Could you reproduce every line of the entries below character for character, with nothing changed, added, or left out?

▼

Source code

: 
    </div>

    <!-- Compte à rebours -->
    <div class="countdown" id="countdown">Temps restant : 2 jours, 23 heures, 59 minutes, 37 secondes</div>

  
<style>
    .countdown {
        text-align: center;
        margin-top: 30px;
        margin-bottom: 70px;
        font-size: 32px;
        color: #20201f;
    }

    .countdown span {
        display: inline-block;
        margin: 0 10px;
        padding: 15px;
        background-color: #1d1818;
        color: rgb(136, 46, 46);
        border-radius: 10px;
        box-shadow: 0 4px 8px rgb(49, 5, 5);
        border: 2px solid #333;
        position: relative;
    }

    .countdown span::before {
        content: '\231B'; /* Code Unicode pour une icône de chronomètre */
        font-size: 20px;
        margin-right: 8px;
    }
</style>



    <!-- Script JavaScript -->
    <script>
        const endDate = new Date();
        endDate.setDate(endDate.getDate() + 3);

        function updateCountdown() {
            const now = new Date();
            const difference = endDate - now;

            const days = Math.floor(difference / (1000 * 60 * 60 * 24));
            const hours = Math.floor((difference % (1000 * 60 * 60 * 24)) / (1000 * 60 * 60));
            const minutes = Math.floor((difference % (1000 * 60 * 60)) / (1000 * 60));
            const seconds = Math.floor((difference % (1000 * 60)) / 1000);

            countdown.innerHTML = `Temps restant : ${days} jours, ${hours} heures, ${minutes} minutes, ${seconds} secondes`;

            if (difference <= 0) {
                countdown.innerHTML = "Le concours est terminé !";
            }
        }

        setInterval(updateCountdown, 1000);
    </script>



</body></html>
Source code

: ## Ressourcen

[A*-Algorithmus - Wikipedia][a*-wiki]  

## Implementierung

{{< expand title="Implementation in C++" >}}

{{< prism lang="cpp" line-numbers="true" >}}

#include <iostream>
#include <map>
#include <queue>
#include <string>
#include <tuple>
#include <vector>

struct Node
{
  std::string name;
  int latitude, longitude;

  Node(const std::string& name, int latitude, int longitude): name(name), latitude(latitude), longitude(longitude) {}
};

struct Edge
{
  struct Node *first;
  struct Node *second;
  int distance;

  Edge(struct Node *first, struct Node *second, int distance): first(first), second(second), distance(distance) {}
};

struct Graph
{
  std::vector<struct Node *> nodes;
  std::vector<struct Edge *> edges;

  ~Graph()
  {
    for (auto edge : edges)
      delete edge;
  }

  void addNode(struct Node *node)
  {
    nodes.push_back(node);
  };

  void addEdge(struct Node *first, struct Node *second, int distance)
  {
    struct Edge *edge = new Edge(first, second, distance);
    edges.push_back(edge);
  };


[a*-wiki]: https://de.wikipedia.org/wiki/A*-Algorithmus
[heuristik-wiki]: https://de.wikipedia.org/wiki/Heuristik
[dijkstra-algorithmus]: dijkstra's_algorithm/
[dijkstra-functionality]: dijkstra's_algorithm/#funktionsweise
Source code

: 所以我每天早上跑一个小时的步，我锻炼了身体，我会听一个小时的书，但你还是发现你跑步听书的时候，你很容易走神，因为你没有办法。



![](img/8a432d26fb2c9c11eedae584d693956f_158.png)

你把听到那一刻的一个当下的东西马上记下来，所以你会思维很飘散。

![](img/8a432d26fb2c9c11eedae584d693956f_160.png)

▲

> Answer to this exercise:
Source code

: 
    </div>

    <!-- Compte à rebours -->
    <div class="countdown" id="countdown">Temps restant : 2 jours, 23 heures, 59 minutes, 37 secondes</div>

  
<style>
    .countdown {
        text-align: center;
        margin-top: 30px;
        margin-bottom: 70px;
        font-size: 32px;
        color: #20201f;
    }

    .countdown span {
        display: inline-block;
        margin: 0 10px;
        padding: 15px;
        background-color: #1d1818;
        color: rgb(136, 46, 46);
        border-radius: 10px;
        box-shadow: 0 4px 8px rgb(49, 5, 5);
        border: 2px solid #333;
        position: relative;
    }

    .countdown span::before {
        content: '\231B'; /* Code Unicode pour une icône de chronomètre */
        font-size: 20px;
        margin-right: 8px;
    }
</style>



    <!-- Script JavaScript -->
    <script>
        const endDate = new Date();
        endDate.setDate(endDate.getDate() + 3);

        function updateCountdown() {
            const now = new Date();
            const difference = endDate - now;

            const days = Math.floor(difference / (1000 * 60 * 60 * 24));
            const hours = Math.floor((difference % (1000 * 60 * 60 * 24)) / (1000 * 60 * 60));
            const minutes = Math.floor((difference % (1000 * 60 * 60)) / (1000 * 60));
            const seconds = Math.floor((difference % (1000 * 60)) / 1000);

            countdown.innerHTML = `Temps restant : ${days} jours, ${hours} heures, ${minutes} minutes, ${seconds} secondes`;

            if (difference <= 0) {
                countdown.innerHTML = "Le concours est terminé !";
            }
        }

        setInterval(updateCountdown, 1000);
    </script>



</body></html>
Source code

: ## Ressourcen

[A*-Algorithmus - Wikipedia][a*-wiki]  

## Implementierung

{{< expand title="Implementation in C++" >}}

{{< prism lang="cpp" line-numbers="true" >}}

#include <iostream>
#include <map>
#include <queue>
#include <string>
#include <tuple>
#include <vector>

struct Node
{
  std::string name;
  int latitude, longitude;

  Node(const std::string& name, int latitude, int longitude): name(name), latitude(latitude), longitude(longitude) {}
};

struct Edge
{
  struct Node *first;
  struct Node *second;
  int distance;

  Edge(struct Node *first, struct Node *second, int distance): first(first), second(second), distance(distance) {}
};

struct Graph
{
  std::vector<struct Node *> nodes;
  std::vector<struct Edge *> edges;

  ~Graph()
  {
    for (auto edge : edges)
      delete edge;
  }

  void addNode(struct Node *node)
  {
    nodes.push_back(node);
  };

  void addEdge(struct Node *first, struct Node *second, int distance)
  {
    struct Edge *edge = new Edge(first, second, distance);
    edges.push_back(edge);
  };


[a*-wiki]: https://de.wikipedia.org/wiki/A*-Algorithmus
[heuristik-wiki]: https://de.wikipedia.org/wiki/Heuristik
[dijkstra-algorithmus]: dijkstra's_algorithm/
[dijkstra-functionality]: dijkstra's_algorithm/#funktionsweise
Source code

: 所以我每天早上跑一个小时的步，我锻炼了身体，我会听一个小时的书，但你还是发现你跑步听书的时候，你很容易走神，因为你没有办法。



![](img/8a432d26fb2c9c11eedae584d693956f_158.png)

你把听到那一刻的一个当下的东西马上记下来，所以你会思维很飘散。

![](img/8a432d26fb2c9c11eedae584d693956f_160.png)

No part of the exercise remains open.